Slate Magazine published a piece today calling for the legalization of polygamy pronto.
Wow. That was the fastest slippery slope ever. The thing is that the link between gay marriage and polygamy was never a maybe someday thing. Once marriage is destroyed, it becomes whatever consenting adults wish it to be.
It’s funny how things come back. When the Republican Party was formed and had its first convention in Philadelphia in 1856, it announced “It is the duty of Congress to prohibit in the territories those twin relics of barbarism, polygamy and slavery.”
Slavery is the dehumanization of a class of people much like abortion is today and polygamy is well…polygamy. Now, it seems Republicans are in the same fight to recognize the humanity of all and to preserve marriage. Sadly, that fight might look like more of an uphill battle now than it did in 1856.
Recently, Tony Perkins of the Family Research Council reintroduced a tired refrain: Legalized gay marriage could lead to other legal forms of marriage disaster, such as polygamy. Rick Santorum, Bill O’Reilly, and other social conservatives have made similar claims. It’s hardly a new prediction—we’ve been hearing it for years. Gay marriage is a slippery slope! A gateway drug! If we legalize it, then what’s next? Legalized polygamy?
We can only hope.
Yes, really. While the Supreme Court and the rest of us are all focused on the human right of marriage equality, let’s not forget that the fight doesn’t end with same-sex marriage. We need to legalize polygamy, too. Legalized polygamy in the United States is the constitutional, feminist, and sex-positive choice. More importantly, it would actually help protect, empower, and strengthen women, children, and families.
For decades, the prevailing logic has been that polygamy hurts women and children. That makes sense, since in contemporary American practice that is often the case. In many Fundamentalist Latter-day Saints polygamous communities, for example, women and underage girls are forced into polygamous unions against their will. Some boys, who represent the surplus of males, are brutally thrown out of their homes and driven into homelessness and poverty at very young ages. All of these stories are tragic, and the criminals involved should be prosecuted to the fullest extent of the law. (That goes without saying, I hope.)
But legalizing consensual adult polygamy wouldn’t legalize rape or child abuse. In fact, it would make those crimes easier to combat.
Right now, all polygamous families, including the healthy, responsible ones, are driven into hiding…
Hmmm. That sounds familiar. We have to legalize something to avoid back-alley polygamy. Yeah sure, if we legalize polygamy it’ll make it so much better. Kinda’ like what happened with abortion. And we know how safe that is, right?
April 16, 2013 at 9:46 pm
Follow the link. Read the comments. I can't remember the last time I laughed so hard.

++++++++++++++++++++

Your goal => Copy the passage of the post on legalizing polygamy between "Slate Magazine published" and "did in 1856.", inclusive. The lines that come next have nothing to do with the post on legalizing polygamy.

++++++++++++++++++++

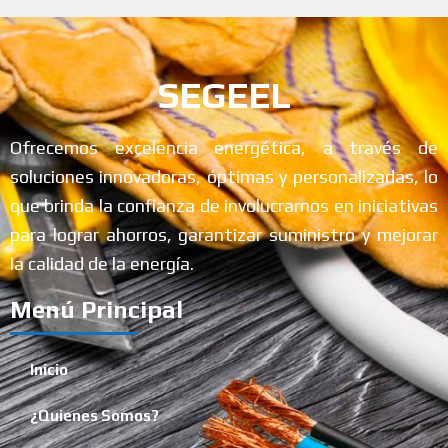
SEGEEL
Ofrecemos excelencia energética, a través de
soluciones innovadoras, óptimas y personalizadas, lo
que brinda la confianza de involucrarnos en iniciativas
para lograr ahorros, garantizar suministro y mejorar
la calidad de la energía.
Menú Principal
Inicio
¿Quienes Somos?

++++++++++++++++++++

Task answer =>
Slate Magazine published a piece today calling for the legalization of polygamy pronto.
Wow. That was the fastest slippery slope ever. The thing is that the link between gay marriage and polygamy was never a maybe someday thing. Once marriage is destroyed, it becomes whatever consenting adults wish it to be.
It’s funny how things come back. When the Republican Party was formed and had its first convention in Philadelphia in 1856, it announced “It is the duty of Congress to prohibit in the territories those twin relics of barbarism, polygamy and slavery.”
Slavery is the dehumanization of a class of people much like abortion is today and polygamy is well…polygamy. Now, it seems Republicans are in the same fight to recognize the humanity of all and to preserve marriage. Sadly, that fight might look like more of an uphill battle now than it did in 1856.